Kutipan Teks –
Artikel

Dimensi Esoterik dan Eksoterik Pemahaman Agama

Dalam menyemai sikap moderat dalam beragama

Pendahuluan

  1. Latar belakang Masalah

Agama diturunkan Allah Swt untuk kepentingan manusia bersifat mutlak dan absolut kebenarannya. Ia diturunkan dari sumber yang satu. Dalam perjalanan sejarah manusia, agama menjadi terpecah-pecah. Setiap manusia, dengan kecenderungan tertentu atau karena lingkungannya dekat dengan agama tertentu, dia memilih agamanya. Dalam konteks Indonesia, setidaknya ada lima agama yang diakui; Islam, Katolik, Protestan, Buddha dan Hindu. Kelima agama tersebut dijamin undang-undang untuk mengembangkan diri secara positif.

Dalam kenyataan, kebebasan untuk mengembangkan diri secara positif, bagi tiap-tiap agama tersebut, tidak sedikit muncul gesekan, amarah bahkan kebencian yang terkadang berujung pada kekerasan, baik fisik maupun mental, yang notabene hal-hal tersebut dilarang oleh setiap agama. Gesekan-gesekan tersebut bisa disebabkan oleh, baik faktor teologis (pemahaman agama), politik maupun ekonomi.

Agama Islam dan agama agama lain juga mempunyai tujuan yang sama yakni menjadikan pemeluknya, selain menjadi baik secara pribadi juga baik secara sosial. Adanya kepentingan tertentu menjadikan baik sesama pemeluk agama dalam satu agama maupun yang berbeda agama, terjadi konflik. konflik bisa terjadi, baik karena kepentingan ekonomi yang terganggu ataupuna karena salah satu pihak tidak memahami makna yang paling dalam sesorang beragama.

Tugas Tertulis A – Menurut kutipan tentang pemahaman agama, berapa agama yang setidaknya diakui di Indonesia?
Kutipan ini dan entri data tidak saling berkaitan.

Catatan Data –
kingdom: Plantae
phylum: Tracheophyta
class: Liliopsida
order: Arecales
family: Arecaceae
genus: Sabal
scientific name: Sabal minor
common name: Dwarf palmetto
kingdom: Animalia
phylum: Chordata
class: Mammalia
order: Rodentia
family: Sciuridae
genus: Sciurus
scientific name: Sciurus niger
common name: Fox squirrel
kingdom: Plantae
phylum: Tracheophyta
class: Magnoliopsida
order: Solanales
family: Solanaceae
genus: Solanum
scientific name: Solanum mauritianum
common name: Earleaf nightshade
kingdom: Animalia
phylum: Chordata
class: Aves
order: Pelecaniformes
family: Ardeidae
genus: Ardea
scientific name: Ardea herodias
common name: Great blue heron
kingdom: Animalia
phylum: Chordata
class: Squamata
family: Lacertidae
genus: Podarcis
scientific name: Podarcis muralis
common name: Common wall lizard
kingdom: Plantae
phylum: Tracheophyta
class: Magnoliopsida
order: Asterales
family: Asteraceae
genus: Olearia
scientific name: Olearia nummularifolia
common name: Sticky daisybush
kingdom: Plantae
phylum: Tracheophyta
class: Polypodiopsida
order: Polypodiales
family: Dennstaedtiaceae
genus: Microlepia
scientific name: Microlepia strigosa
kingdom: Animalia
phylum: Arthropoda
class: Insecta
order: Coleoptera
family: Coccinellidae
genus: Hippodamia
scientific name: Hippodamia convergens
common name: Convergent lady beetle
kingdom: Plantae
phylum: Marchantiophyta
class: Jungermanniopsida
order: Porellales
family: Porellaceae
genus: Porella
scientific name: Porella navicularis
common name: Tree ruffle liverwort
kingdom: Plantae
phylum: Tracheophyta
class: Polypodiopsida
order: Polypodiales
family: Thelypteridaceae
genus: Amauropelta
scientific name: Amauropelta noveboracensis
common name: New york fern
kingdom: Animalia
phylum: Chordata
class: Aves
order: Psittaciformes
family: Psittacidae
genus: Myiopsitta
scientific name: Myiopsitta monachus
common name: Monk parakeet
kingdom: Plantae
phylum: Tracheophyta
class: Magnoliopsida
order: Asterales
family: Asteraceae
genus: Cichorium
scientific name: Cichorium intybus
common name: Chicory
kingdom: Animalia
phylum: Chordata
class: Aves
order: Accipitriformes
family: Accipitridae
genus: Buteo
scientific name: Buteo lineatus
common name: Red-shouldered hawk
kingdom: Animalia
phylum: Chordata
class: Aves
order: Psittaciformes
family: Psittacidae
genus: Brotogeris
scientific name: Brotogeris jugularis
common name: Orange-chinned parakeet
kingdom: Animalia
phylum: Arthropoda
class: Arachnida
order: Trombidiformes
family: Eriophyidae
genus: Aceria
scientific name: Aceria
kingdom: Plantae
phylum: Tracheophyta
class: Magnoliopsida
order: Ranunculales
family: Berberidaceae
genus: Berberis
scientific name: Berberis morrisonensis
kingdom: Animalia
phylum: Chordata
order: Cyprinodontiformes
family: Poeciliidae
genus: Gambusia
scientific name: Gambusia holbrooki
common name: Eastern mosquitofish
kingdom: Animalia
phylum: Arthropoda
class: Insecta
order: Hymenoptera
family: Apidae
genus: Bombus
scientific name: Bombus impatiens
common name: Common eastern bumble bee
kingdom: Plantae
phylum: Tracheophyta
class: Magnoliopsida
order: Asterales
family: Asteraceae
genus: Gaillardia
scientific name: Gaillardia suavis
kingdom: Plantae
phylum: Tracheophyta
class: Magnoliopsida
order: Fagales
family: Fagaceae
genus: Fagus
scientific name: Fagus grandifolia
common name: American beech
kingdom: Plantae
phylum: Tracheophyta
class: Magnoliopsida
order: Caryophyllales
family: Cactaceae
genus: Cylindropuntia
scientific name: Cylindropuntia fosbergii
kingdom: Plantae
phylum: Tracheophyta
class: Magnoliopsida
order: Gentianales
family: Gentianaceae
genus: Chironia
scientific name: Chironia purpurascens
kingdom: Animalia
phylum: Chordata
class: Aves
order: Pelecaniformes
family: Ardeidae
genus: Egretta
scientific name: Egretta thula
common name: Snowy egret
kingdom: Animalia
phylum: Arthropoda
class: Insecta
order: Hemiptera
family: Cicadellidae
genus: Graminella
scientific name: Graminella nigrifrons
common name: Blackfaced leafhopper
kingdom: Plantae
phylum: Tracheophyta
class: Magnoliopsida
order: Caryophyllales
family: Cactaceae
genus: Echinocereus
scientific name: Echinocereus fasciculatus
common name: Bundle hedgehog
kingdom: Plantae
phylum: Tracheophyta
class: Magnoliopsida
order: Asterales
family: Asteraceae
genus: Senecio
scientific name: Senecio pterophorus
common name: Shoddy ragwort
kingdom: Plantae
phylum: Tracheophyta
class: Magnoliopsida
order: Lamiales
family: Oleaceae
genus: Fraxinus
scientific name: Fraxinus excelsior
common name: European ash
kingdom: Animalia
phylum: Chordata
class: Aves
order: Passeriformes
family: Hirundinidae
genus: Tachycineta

Tugas Tertulis B – Tuliskan kembali baris-baris entri di atas tanpa perubahan apa pun. Mulailah dari baris pertama entri dan lanjutkan sampai baris yang memuat "common name: Fox squirrel", termasuk baris tersebut.

Hasil yang Benar A – Setidaknya ada lima agama yang diakui: Islam, Katolik, Protestan, Buddha, dan Hindu.

Hasil yang Benar B –
kingdom: Plantae
phylum: Tracheophyta
class: Liliopsida
order: Arecales
family: Arecaceae
genus: Sabal
scientific name: Sabal minor
common name: Dwarf palmetto
kingdom: Animalia
phylum: Chordata
class: Mammalia
order: Rodentia
family: Sciuridae
genus: Sciurus
scientific name: Sciurus niger
common name: Fox squirrel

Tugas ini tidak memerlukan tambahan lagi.